Given records: Begin

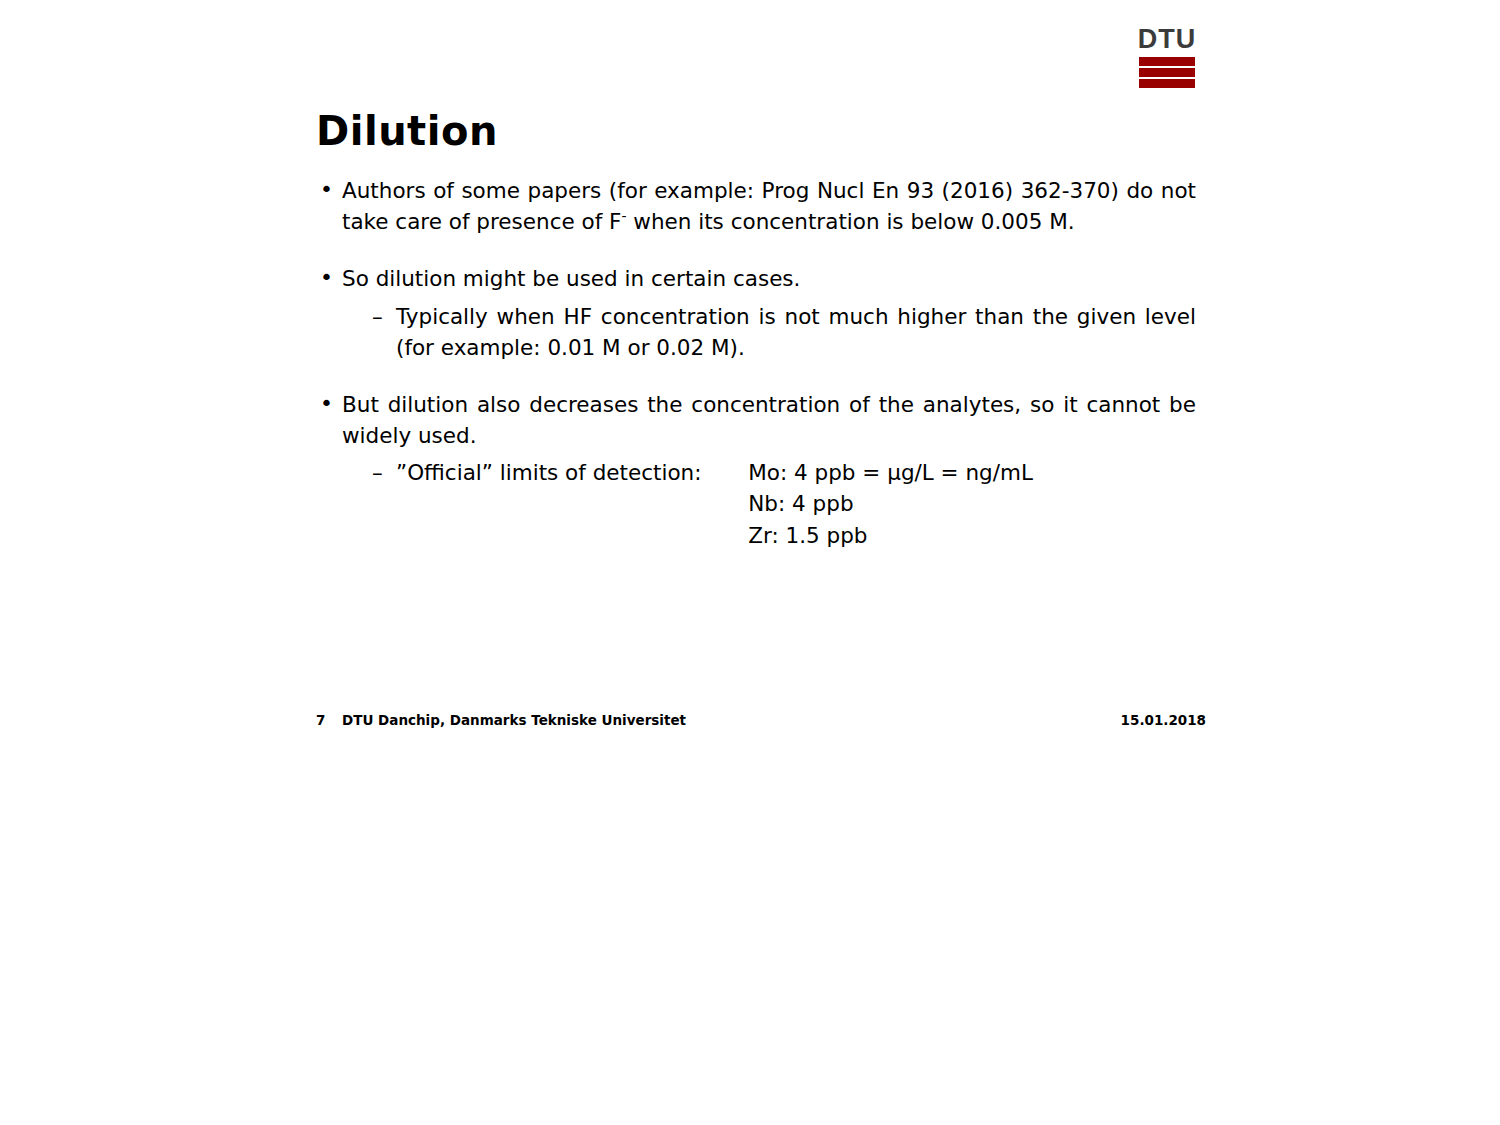DTU
Dilution
Authors of some papers (for example: Prog Nucl En 93 (2016) 362-370) do not take care of presence of F- when its concentration is below 0.005 M.
So dilution might be used in certain cases.
Typically when HF concentration is not much higher than the given level (for example: 0.01 M or 0.02 M).
But dilution also decreases the concentration of the analytes, so it cannot be widely used.
”Official” limits of detection:
Mo: 4 ppb = µg/L = ng/mL
Nb: 4 ppb
Zr: 1.5 ppb
7 DTU Danchip, Danmarks Tekniske Universitet 15.01.2018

Given records: End

Search the records above for the string "example" and copy each line that holds it.

Authors of some papers (for example: Prog Nucl En 93 (2016) 362-370) do not take care of presence of F- when its concentration is below 0.005 M.
Typically when HF concentration is not much higher than the given level (for example: 0.01 M or 0.02 M).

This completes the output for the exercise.